This week wraps up my eight-week internship in the Immigration Law Unit at the Legal Aid Society. In my eight weeks, I have completed around 280 hours of immigration work, assisted with around 50 cases, conducted a total of 35 DACA meetings, sent dozens of emails, and thumbed through at least a hundred files. As a result, I have experienced and learned so much.
It has been an absolute privilege to be a part of the Legal Aid Society community this summer. In my eight weeks with the organization, I have been able to work alongside, gain feedback from, and interact with selfless and intelligent attorneys and paralegals. I have completed work that has fulfilled me personally and professionally. Furthermore, I have learned so much about immigration law and about how to mediate between the emotional burden of such work and taking care of myself.
Ironically, I am thankful that I was able to gain this insight during one of the worst periods in our modern-day immigration history. My time with the Legal Aid Society overlapped with many of the recent attacks on immigrants, including the confusion over adding a citizenship question to the 2020 census, ICE raids, and President Trump’s new plan to bar Central Americans from receiving asylum. Despite this and the ensuing stress, I have witnessed the unit’s attorneys, staff members, volunteers, and interns continue to work tenaciously to provide the best support to immigrants in need. I now realize that I ultimately want to work with an organization and among individuals who exhibit that unwavering commitment to helping others–even in the face of resistance. Furthermore, I want to be an individual who promotes and inspires these characteristics, as well.
I weigh the value of my internship through the time spent and the work done here. But, beyond that, I prioritize the implications of how my time and work have shaped how I view myself and my surroundings. The biggest take-away from my internship is not the fact that I can fax, copy, and scan like a pro. Nor is it my expanded knowledge of immigration law and legal advocacy. It’s not even how much I have been able to directly assist immigrants. It’s the fact that, having gained all these newfound skills, I now feel confident enough, strong enough, and inspired enough to sustainably and skillfully pursue a career in such a critical field.

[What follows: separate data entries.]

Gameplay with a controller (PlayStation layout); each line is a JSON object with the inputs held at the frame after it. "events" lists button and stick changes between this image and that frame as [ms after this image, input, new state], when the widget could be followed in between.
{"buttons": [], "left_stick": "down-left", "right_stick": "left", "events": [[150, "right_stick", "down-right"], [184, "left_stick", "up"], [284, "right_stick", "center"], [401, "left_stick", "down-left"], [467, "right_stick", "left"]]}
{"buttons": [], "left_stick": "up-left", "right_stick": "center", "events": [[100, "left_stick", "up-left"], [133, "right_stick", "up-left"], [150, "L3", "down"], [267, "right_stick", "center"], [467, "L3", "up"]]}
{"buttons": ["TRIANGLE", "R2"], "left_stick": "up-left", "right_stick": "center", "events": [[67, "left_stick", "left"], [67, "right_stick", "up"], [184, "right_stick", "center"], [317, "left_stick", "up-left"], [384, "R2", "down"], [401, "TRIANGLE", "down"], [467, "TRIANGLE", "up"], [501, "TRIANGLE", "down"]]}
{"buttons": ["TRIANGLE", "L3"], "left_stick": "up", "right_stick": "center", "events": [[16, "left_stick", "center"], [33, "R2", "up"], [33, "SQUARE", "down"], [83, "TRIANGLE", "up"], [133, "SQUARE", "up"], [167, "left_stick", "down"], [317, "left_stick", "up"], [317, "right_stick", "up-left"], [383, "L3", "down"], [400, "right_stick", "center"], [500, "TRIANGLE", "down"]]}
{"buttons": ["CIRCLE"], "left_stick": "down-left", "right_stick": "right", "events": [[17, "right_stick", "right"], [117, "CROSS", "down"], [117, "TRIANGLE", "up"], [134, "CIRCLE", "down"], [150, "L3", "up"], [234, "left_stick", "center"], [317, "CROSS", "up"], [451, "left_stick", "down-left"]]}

My advice to anyone who wants to pursue an internship with the Legal Aid Society or in legal advocacy is to take care of yourself and to bask in the opportunity to engage with individuals of different cultures and backgrounds. But my broader advice to anyone pursuing an internship in any field is to assess how the tasks you are doing, the community you belong to, and the people you are interacting with enhance your own feelings of competency and belonging. The world is a profoundly better place when its inhabitants are pursuing their passions, evolving with their work, and enjoying what they are doing. Any new experience or internship is an opportunity to test out the waters in a field that might meet this criteria. Each new opportunity, no matter how favorable its outcome, is a step in the ongoing, evolving process of finding what fulfills you.
My internship was a step forward in this process, and I am grateful to have cultivated an even greater passion for legal advocacy.
I am so thankful to the Legal Aid Society’s Immigration Law Unit for allowing me to participate in such a meaningful and amazing internship. I am also appreciative of the Hiatt Career Center, the World of Work (WOW) Social Justice grant, and my WOW adviser Kim Airasian for providing me with the funds and the support to pursue an internship in NYC with the Legal Aid Society this summer.